The disclosure and subsequent debate on the issue among some JSC members caused committee chairman Fitzgerald Hinds to state: "I think we must begin by understanding all of us as professionals, all of us as operators, all of us as leaders, all of us as seniors...whatever, we all have a responsibility in this." He declared that no one is blameless in this matter. "I spare none."
After St Clair told JSC members about competition for drug sales in different districts, he said criminal gangs often see children from single-parent homes as targets for recruitment.
"Some of these youngsters who are going to school, some of them get recruited even at school level. We got parents who called us about children in primary school and secondary school." He explained, "What happens is that some of them cannot afford a lot of the things that they see some of their friends have, and they do know where they got it."
He said "community leaders" in certain places "seek out these vulnerable folks and $1,000 looks really attractive to someone who just spent the last $50 to buy some milk." St Clair also said gang leaders give these young people choices to join their gangs.
"Either they have drugs to take to school and sell or you can sit higher up the road and you have this radio and you can tell us what you're seeing and you can be a lookout or you can keep this (drugs) for us."
On young people selling drugs in school, St Clair said this also involved the sale of "the zesser pill." He continued, "There are competitions for that. There is a brand of marijuana that young people are using that is inducing psychosis." St Clair claimed young people with mental health issues are taking these drugs and it worsens their conditions.
He also said "a lot of fight for turf" is caused by gangs trying to sell stronger drugs to outdo their rivals.
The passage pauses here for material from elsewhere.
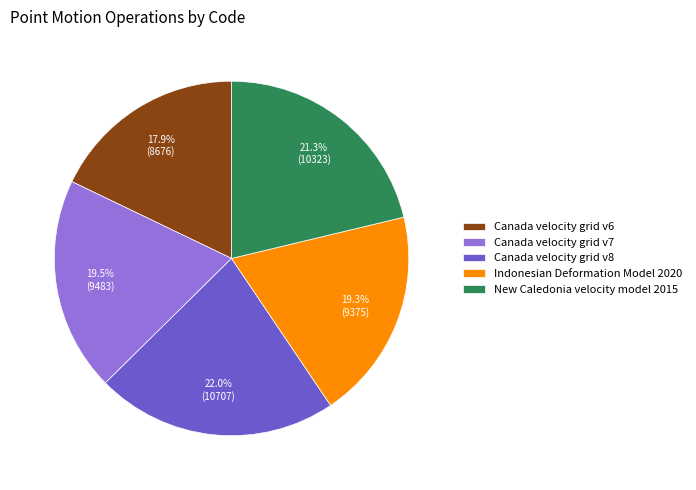

Does Canada velocity grid v7 account for over 50% of the chart?

No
St Clair added that the covid19 pandemic caused a lot of young people who prefer to sit in the back of the class to drop out of school and "go to the guy running the show on the block."
He observed, "This covid put them in the front row like everybody else. This is what online learning did for them."
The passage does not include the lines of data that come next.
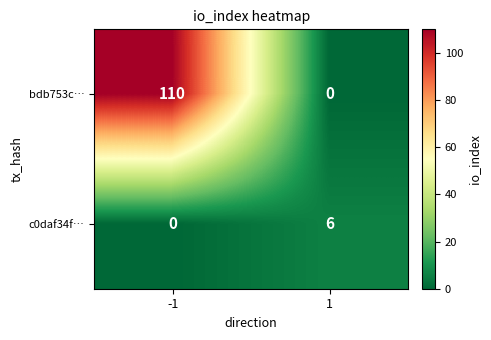

What is the total value across all series at 1?

6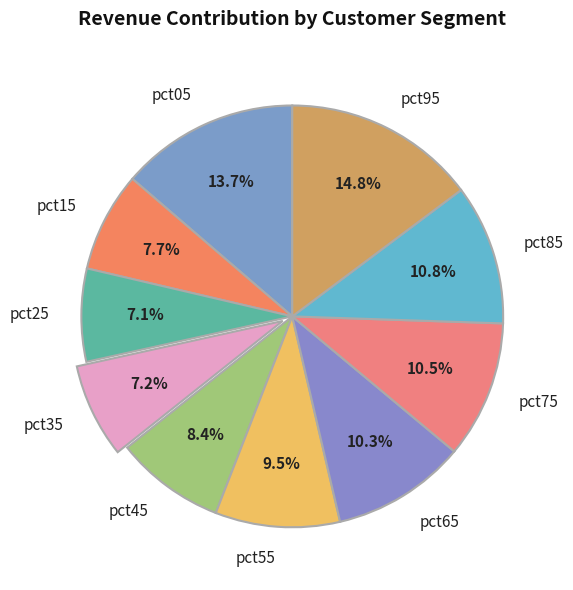

Combined, what portion of the pie is pct55 and pct85?

20.3%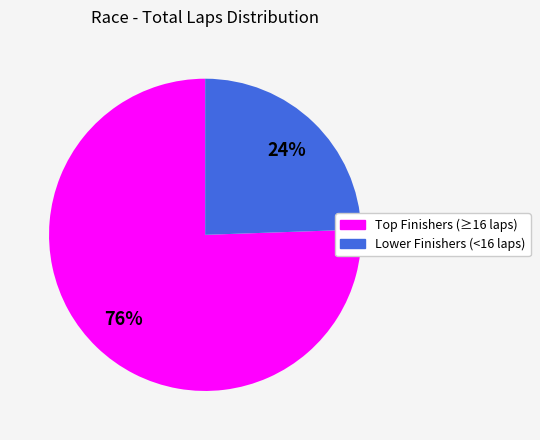

Is there any slice that represents more than half of the pie?

Yes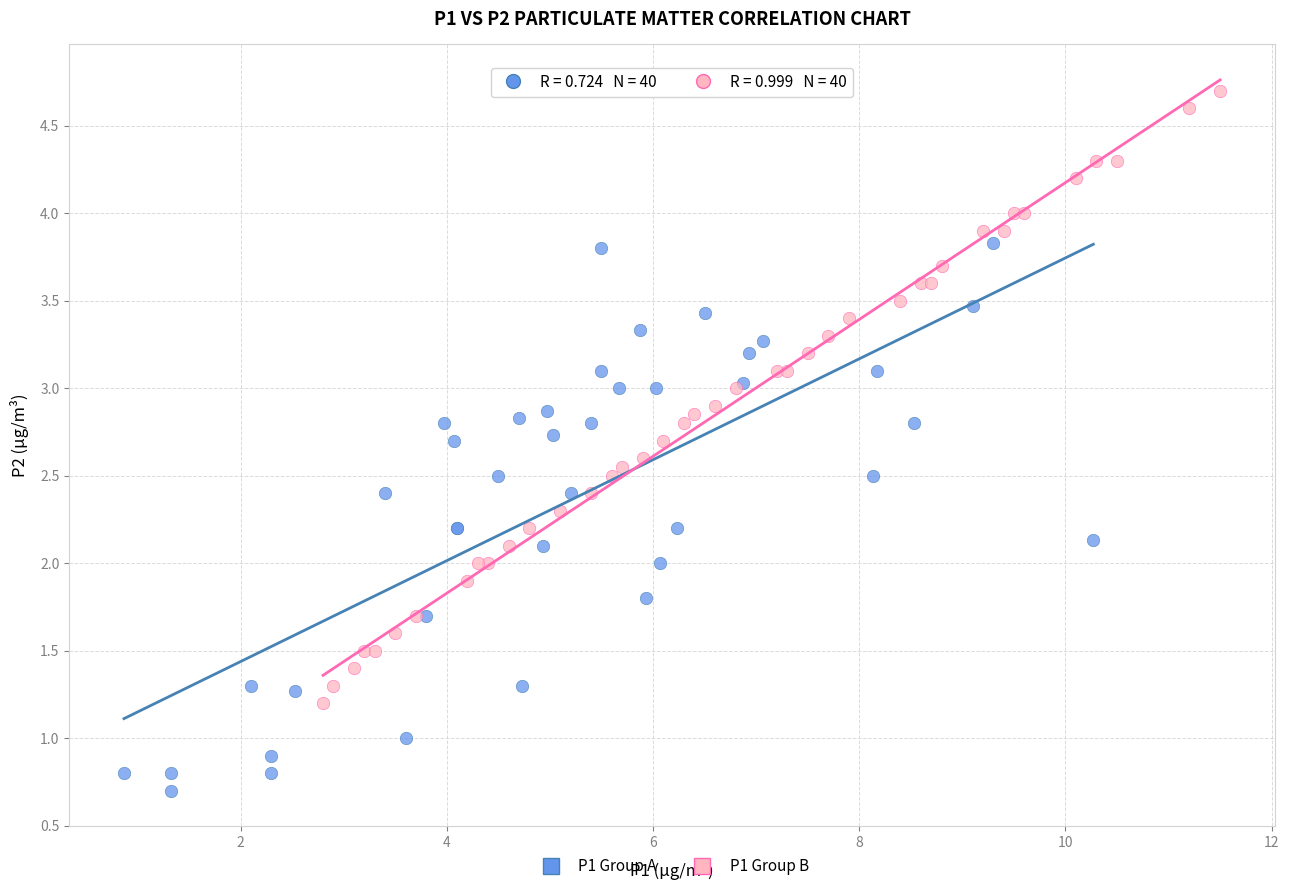

Which series has the widest spread of Y values?

P1 Group B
Independent Senator Paul Richards said, "Nobody ever doesn't just want to learn. Sometimes the system fails the student." Opposition Senator Jayanti Lutchmedial argued, " We don't seem to have that level of issues in certain schools and its teachers that make the difference." After Lutchmedial cited denominational schools as examples, Richards countered, "Teachers operate in an educational system."
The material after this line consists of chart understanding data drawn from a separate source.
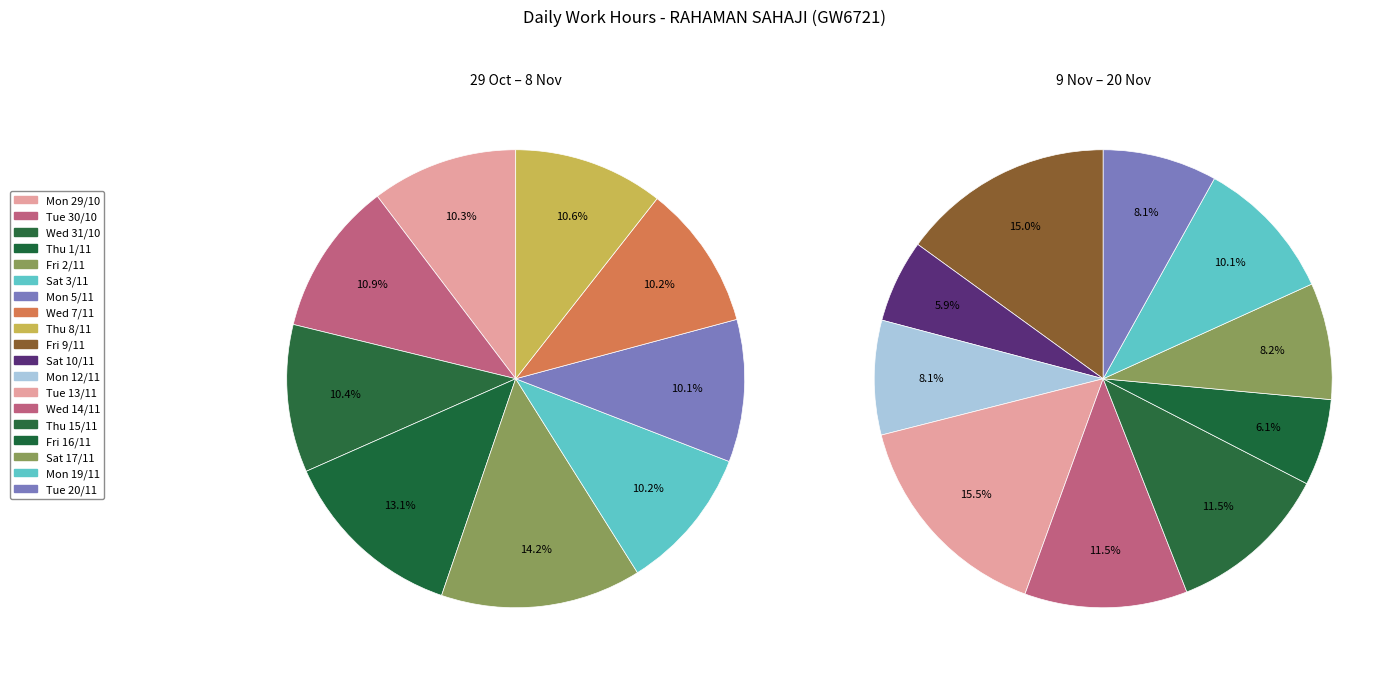

Does any single category account for the majority?

No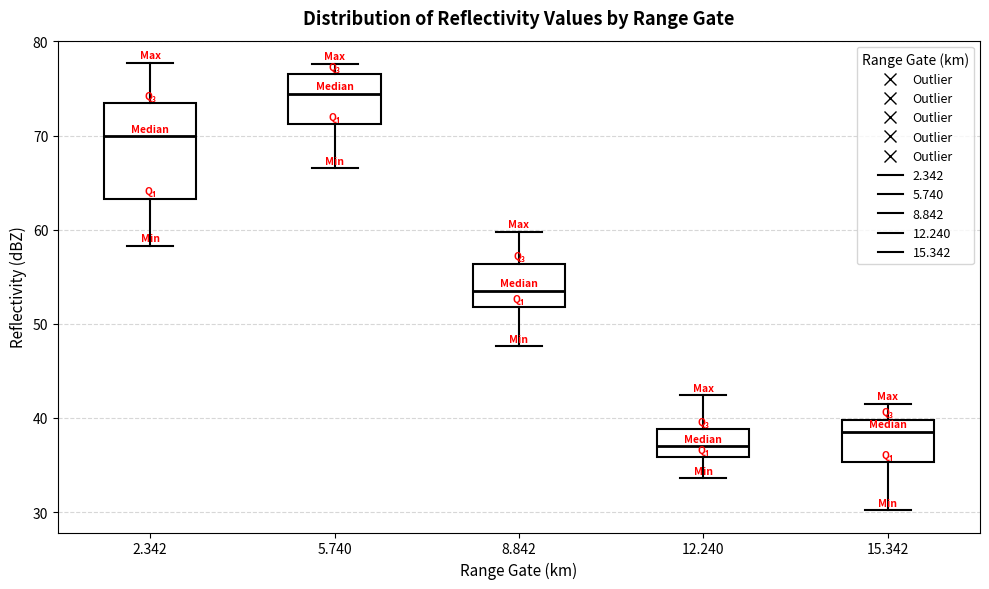

Reading left to right, transcribe this box plot: for each box, give where its median line is, the range the box spans, and where its two whiskers end, as read against the y-axis. The values are not printed on the chart, so give them approximately, as read against the axis.

2.342: median 70, box 63 to 73, whiskers 58 to 78
5.740: median 74, box 71 to 77, whiskers 67 to 78
8.842: median 54, box 52 to 56, whiskers 48 to 60
12.240: median 37, box 36 to 39, whiskers 34 to 42
15.342: median 39, box 35 to 40, whiskers 30 to 42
Hinds intervened. "This exists in all schools. I accept that it may be more prevalent in some but it in fact exist in all schools." He disclosed, "One of the prime denominational schools in the city...they will tell you quietly...but they have had issues with drugs...they have had issues with all kinds of anti-social behaviour."
He opined,"There is responsibility for dealing with this problem, all along the chain." Vision on Mission programme consultant Gordon Husbands and Eye on Dependency secretary Natasha Nunez told the JSC that people in both depressed and affluent communities can be lured into gangs. She spoke of a woman who was "beaten by her own mother" and was recruited into a gang.